Problem details – Copy out the lines below, swapping every "style guide" for "formatting manual" and changing nothing else.

Extracted entries –
»»

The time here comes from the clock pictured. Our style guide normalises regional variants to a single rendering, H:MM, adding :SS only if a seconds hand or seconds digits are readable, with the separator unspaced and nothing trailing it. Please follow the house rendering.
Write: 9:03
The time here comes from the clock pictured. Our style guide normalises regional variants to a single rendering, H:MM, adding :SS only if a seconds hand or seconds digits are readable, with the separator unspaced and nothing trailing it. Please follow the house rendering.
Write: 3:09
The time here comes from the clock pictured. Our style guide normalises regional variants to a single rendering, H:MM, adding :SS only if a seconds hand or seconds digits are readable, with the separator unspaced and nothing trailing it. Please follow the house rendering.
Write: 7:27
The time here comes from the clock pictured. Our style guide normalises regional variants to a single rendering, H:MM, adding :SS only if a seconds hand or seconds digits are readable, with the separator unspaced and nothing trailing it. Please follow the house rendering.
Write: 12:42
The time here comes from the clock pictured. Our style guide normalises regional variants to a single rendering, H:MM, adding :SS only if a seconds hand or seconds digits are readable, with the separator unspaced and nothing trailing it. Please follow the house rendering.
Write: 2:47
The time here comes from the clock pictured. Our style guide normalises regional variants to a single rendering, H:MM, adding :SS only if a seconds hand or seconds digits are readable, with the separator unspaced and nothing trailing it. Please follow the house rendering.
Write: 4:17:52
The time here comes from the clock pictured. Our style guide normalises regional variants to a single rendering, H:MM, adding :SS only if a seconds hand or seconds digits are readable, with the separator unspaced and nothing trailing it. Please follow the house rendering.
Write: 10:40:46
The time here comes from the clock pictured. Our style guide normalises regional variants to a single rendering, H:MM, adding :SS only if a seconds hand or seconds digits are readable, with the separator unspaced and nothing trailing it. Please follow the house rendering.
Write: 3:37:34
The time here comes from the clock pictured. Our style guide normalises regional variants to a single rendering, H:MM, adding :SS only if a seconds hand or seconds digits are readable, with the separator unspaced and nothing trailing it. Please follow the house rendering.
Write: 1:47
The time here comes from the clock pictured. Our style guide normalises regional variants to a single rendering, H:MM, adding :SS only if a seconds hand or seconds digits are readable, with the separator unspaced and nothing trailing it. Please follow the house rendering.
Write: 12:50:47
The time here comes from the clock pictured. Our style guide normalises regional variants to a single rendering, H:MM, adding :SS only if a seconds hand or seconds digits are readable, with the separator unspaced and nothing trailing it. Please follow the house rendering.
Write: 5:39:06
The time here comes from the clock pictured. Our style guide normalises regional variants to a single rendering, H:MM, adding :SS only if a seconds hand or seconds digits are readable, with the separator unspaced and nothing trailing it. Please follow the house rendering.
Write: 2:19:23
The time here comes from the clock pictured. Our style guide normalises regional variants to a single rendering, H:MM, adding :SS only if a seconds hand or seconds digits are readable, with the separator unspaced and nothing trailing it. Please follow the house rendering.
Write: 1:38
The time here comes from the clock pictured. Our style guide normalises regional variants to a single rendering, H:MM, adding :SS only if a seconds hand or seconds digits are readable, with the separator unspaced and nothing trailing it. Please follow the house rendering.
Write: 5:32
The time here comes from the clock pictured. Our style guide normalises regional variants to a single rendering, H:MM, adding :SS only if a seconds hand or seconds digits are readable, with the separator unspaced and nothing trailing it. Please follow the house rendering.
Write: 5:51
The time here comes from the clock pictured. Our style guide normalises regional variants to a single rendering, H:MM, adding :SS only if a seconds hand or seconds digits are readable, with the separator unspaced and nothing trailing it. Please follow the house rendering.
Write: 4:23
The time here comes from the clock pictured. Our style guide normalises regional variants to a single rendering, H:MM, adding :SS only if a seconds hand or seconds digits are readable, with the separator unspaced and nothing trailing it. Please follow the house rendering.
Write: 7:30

««

Answer to this task –
The time here comes from the clock pictured. Our formatting manual normalises regional variants to a single rendering, H:MM, adding :SS only if a seconds hand or seconds digits are readable, with the separator unspaced and nothing trailing it. Please follow the house rendering.
Write: 9:03
The time here comes from the clock pictured. Our formatting manual normalises regional variants to a single rendering, H:MM, adding :SS only if a seconds hand or seconds digits are readable, with the separator unspaced and nothing trailing it. Please follow the house rendering.
Write: 3:09
The time here comes from the clock pictured. Our formatting manual normalises regional variants to a single rendering, H:MM, adding :SS only if a seconds hand or seconds digits are readable, with the separator unspaced and nothing trailing it. Please follow the house rendering.
Write: 7:27
The time here comes from the clock pictured. Our formatting manual normalises regional variants to a single rendering, H:MM, adding :SS only if a seconds hand or seconds digits are readable, with the separator unspaced and nothing trailing it. Please follow the house rendering.
Write: 12:42
The time here comes from the clock pictured. Our formatting manual normalises regional variants to a single rendering, H:MM, adding :SS only if a seconds hand or seconds digits are readable, with the separator unspaced and nothing trailing it. Please follow the house rendering.
Write: 2:47
The time here comes from the clock pictured. Our formatting manual normalises regional variants to a single rendering, H:MM, adding :SS only if a seconds hand or seconds digits are readable, with the separator unspaced and nothing trailing it. Please follow the house rendering.
Write: 4:17:52
The time here comes from the clock pictured. Our formatting manual normalises regional variants to a single rendering, H:MM, adding :SS only if a seconds hand or seconds digits are readable, with the separator unspaced and nothing trailing it. Please follow the house rendering.
Write: 10:40:46
The time here comes from the clock pictured. Our formatting manual normalises regional variants to a single rendering, H:MM, adding :SS only if a seconds hand or seconds digits are readable, with the separator unspaced and nothing trailing it. Please follow the house rendering.
Write: 3:37:34
The time here comes from the clock pictured. Our formatting manual normalises regional variants to a single rendering, H:MM, adding :SS only if a seconds hand or seconds digits are readable, with the separator unspaced and nothing trailing it. Please follow the house rendering.
Write: 1:47
The time here comes from the clock pictured. Our formatting manual normalises regional variants to a single rendering, H:MM, adding :SS only if a seconds hand or seconds digits are readable, with the separator unspaced and nothing trailing it. Please follow the house rendering.
Write: 12:50:47
The time here comes from the clock pictured. Our formatting manual normalises regional variants to a single rendering, H:MM, adding :SS only if a seconds hand or seconds digits are readable, with the separator unspaced and nothing trailing it. Please follow the house rendering.
Write: 5:39:06
The time here comes from the clock pictured. Our formatting manual normalises regional variants to a single rendering, H:MM, adding :SS only if a seconds hand or seconds digits are readable, with the separator unspaced and nothing trailing it. Please follow the house rendering.
Write: 2:19:23
The time here comes from the clock pictured. Our formatting manual normalises regional variants to a single rendering, H:MM, adding :SS only if a seconds hand or seconds digits are readable, with the separator unspaced and nothing trailing it. Please follow the house rendering.
Write: 1:38
The time here comes from the clock pictured. Our formatting manual normalises regional variants to a single rendering, H:MM, adding :SS only if a seconds hand or seconds digits are readable, with the separator unspaced and nothing trailing it. Please follow the house rendering.
Write: 5:32
The time here comes from the clock pictured. Our formatting manual normalises regional variants to a single rendering, H:MM, adding :SS only if a seconds hand or seconds digits are readable, with the separator unspaced and nothing trailing it. Please follow the house rendering.
Write: 5:51
The time here comes from the clock pictured. Our formatting manual normalises regional variants to a single rendering, H:MM, adding :SS only if a seconds hand or seconds digits are readable, with the separator unspaced and nothing trailing it. Please follow the house rendering.
Write: 4:23
The time here comes from the clock pictured. Our formatting manual normalises regional variants to a single rendering, H:MM, adding :SS only if a seconds hand or seconds digits are readable, with the separator unspaced and nothing trailing it. Please follow the house rendering.
Write: 7:30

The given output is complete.